Harry W and Walter ran the ranch as partners, Walt at Arthur and Harry at Lemoyne. Construction on Kingsley Dam began in the mid 30’s to be completed by 1940. The lake would flood much of the south end of the Haythorn Ranch sending Harry looking for another ranch. After looking at many places in both Colorado and Nebraska, he ran into an old friend on the train from Omaha after selling some cattle who told him he had a ranch for sale. Harry got off the train, looked at the ranch, got back on the train, went home and told his family to start packing, he had bought a ranch. Walter and Harry split the cattle and horses and Harry trailed his half the 70 miles or so to the Ranch in Maxwell. It took them 9 days including 3 days at Birdwood Creek where they split the heifers. They leased the Birdwood where they ran yearling heifers. After they split the heifers and keeping some each, the rest were trailed to Sutherland where they were loaded on a train and shipped to Omaha.
Howard went to school in Brady for two years and then followed tradition and attended St. Johns Military Academy in Salina, Kansas. Graduating with honors in 1945.
In February of 1951 Howard married SueAnn Cochran and later that month left for Korea where he served from 1951 to 1953 as a member of the US Army Corps of Engineers. The union of Howard and SueAnn produced three children. Mary Helen in 1954, Margaret Emeline in 1955 and Harry Byron in 1960.
Howard rodeoed on weekends when possible and in 1961 he qualified for the first RCA steer roping finals in Clayton, NM. In 1962 he flagged for the finals in Clayton and qualified in 1963 for the finals in Pawhuska, OK and finished 4th. Howard continued to be an innovator in ranching and promoter of the western way of life. As it became economically mandatory to breed yearling heifers, he introduced the longhorn breed to this area and began raising longhorns and breeding them to heifers in the mid 60’s.
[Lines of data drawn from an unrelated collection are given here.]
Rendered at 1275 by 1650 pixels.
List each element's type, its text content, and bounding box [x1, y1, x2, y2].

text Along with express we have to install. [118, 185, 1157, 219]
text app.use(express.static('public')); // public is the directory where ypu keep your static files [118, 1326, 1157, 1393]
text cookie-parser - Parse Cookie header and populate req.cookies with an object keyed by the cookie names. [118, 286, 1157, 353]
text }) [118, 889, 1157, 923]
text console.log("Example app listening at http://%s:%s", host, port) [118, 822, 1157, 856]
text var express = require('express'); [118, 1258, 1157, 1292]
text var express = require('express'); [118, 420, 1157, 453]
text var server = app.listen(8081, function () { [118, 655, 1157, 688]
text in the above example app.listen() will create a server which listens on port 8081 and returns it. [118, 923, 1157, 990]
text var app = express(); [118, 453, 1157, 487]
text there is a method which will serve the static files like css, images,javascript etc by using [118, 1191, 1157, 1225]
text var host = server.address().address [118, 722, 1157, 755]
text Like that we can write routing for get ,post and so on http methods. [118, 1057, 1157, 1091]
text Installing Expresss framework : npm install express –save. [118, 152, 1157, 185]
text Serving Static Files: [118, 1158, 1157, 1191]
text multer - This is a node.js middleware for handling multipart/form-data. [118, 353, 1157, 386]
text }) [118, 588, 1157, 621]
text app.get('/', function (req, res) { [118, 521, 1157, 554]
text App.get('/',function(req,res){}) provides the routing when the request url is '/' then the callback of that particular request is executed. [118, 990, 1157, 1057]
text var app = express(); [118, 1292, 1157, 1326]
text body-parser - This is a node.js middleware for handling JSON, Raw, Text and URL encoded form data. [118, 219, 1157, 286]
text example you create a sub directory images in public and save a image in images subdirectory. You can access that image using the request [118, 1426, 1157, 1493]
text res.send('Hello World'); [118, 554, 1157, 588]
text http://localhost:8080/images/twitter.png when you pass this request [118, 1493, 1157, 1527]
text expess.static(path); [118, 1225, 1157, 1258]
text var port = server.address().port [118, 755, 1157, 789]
Howard has been a leader in the breeding of quarter horses and draft breeds for seven decades. He has successfully bred and shown cutting and reigning horses and raised and trained many top calf and steer roping horses. Through his hard work and vision of the West, Howard has been honored by being inducted into the National Cowboy and Western Heritage Museum’s Hall of Great Westerners and by leading Haythorn Ranch Company to be the recipient of the 2009 AQHA Best Remuda Award. Howard has added to a legacy that his ancestors and all in the Sandhills can be proud of. This Legacy will be honored and built upon by the fourth and fifth generations of the Haythorn family who are actively working Haythorn Ranch Company.